Дон Жуан. Жизнь и смерть дона Мигеля из Маньяры | страница 55



Рядом — портреты трех братьев дона Хулио: Педро, Антонио Педро и аббат Хуан Батиста. Три лица, говорящие о том, чем они жили: кровь, приключения и снова кровь.

А вот и прадеды: дон Тиберио Маньяра и супруга его Антония Педруччи, мессер Терамо Анфриани и его благоверная Сесилия Касабьянка ди Монтичелло.

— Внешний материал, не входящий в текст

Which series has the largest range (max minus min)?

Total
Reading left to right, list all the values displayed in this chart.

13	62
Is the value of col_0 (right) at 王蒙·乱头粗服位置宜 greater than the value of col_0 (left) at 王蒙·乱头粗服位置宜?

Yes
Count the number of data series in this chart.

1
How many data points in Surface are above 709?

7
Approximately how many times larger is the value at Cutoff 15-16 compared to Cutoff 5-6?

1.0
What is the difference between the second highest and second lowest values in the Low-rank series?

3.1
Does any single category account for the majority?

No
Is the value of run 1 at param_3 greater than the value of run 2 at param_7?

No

Затем ряд других предков, Джудиччо ди Лека с Анной Маньяра, Франческо ди Лека, Адриано ди Лека и — великий Никколо Анфриани, граф Чинарка, в котором сходятся линии обоих родов — Маньяра и Анфриани Вичентелло-и-Лека.

Против входа висит изображение основателя рода: вот он, могущественный граф Уго Колонна, из римского княжеского рода Колонна, прославленный полководец, который, посланный папой Стефаном IV, изгнал в 816 году сарацин с Корсики.

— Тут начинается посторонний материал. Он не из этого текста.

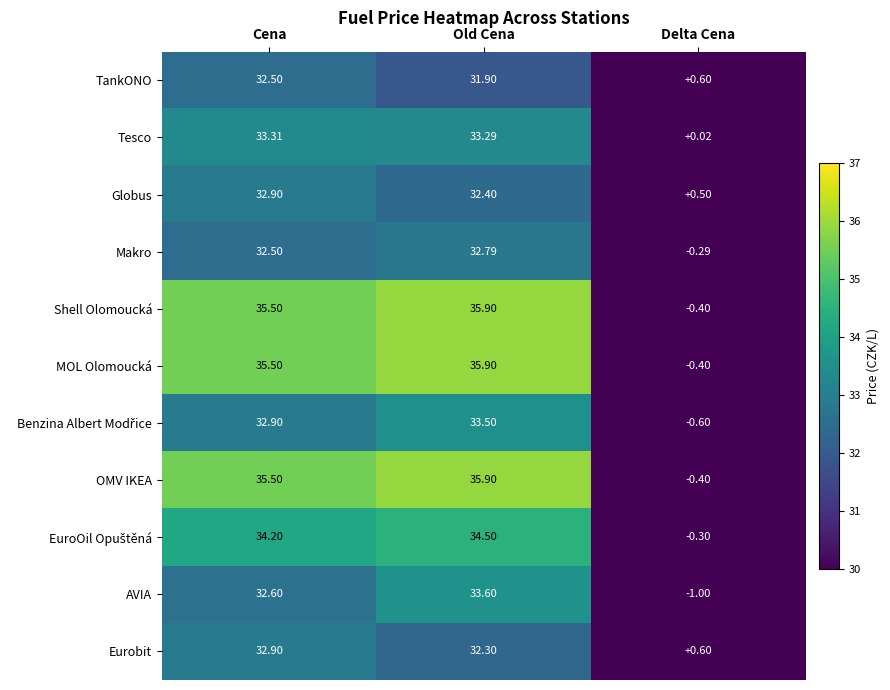

At which category is the sum across all series the highest?

Old Cena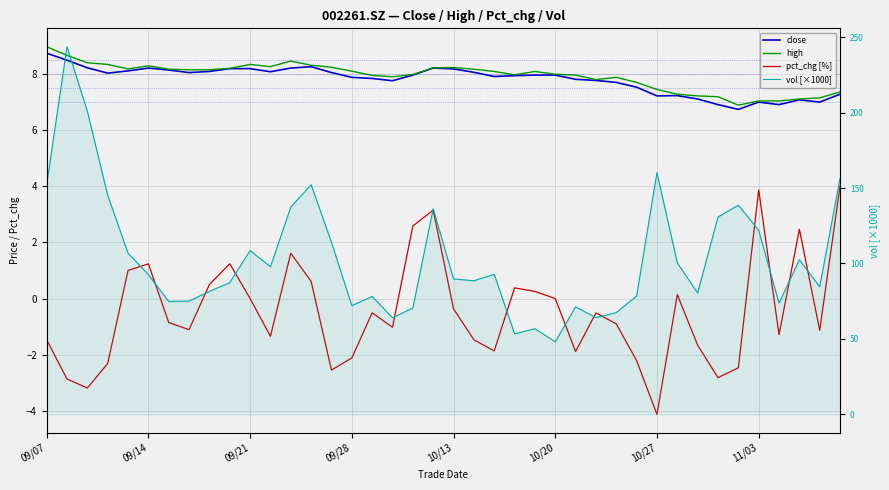

What is the value of the vol [×1000] point at the 12th from the left?

97.8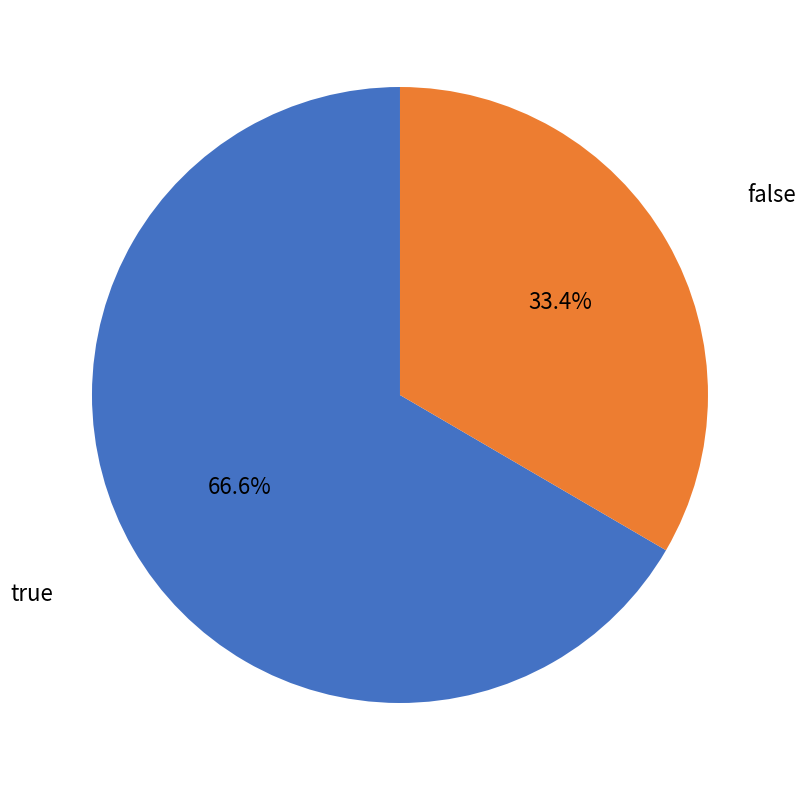

Approximately how many times larger is the value at true compared to false?

2.0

— Велик и славен твой род, Мигель, — с гордостью говорит отец. — В нем благородство сочеталось со смелостью мысли и честностью. Всегда поступай в духе предков твоих во славу божию и во имя собственной чести.

Молча обходит Мигель вереницу портретов, запечатлевших лица, исполненные страстей. В сторонке же, словно это бледное лицо терпят здесь лишь из милости, — мессер Терамо Анфриани, проклятая душа, добыча ада!

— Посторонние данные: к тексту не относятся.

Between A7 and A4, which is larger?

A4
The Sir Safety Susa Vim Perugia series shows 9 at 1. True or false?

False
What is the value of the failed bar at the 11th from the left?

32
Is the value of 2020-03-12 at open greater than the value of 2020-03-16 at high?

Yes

Мигель внимательно вглядывается в его черты. А, это тот нечестивец, который бросил жену и детей, похитил шестнадцатилетнюю дворянскую дочь Клаудию и бежал с нею в горы Корсики, где месяцами скрывался со своею добычей в пещерах. Вся родня девушки кинулась преследовать насильника, и лишь через три месяца удалось его застрелить, когда он вышел на поиски еды. Клаудию же, запятнанную бесчестьем, заколол родной брат, и долго кровная месть сталкивала лбами оба рода, и снова текли потоки крови.

Донья Херонима и муж ее переводят глаза с портрета на лицо сына, и им становится страшно. Какое сходство между мессером Терамо и его правнуком!

Черные, густые, волнистые волосы над высоким лбом. Выступающие скулы, и широкий раздвоенный подбородок. Под резким носом, заканчивающимся чуткими широкими ноздрями, — мясистые, чувственные губы. А глаза! Беспокойные зрачки, окруженные темной радужной оболочкой, фосфоресцируют, словно тлеющие угольки. Глаза, сверкающие ослепительно, неистовые глаза — как у всех, кто всегда ставит все на свою страсть, кто ни в чем не знает меры, кто сжигает себя дотла внутренним огнем…

— Не кажется ли вам, что я похож на дона Терамо? — тихо произносит Мигель.

Молчание. Дон Томас засмеялся неуверенно:

— Немножко… Конечно же, ты похож на всех здесь!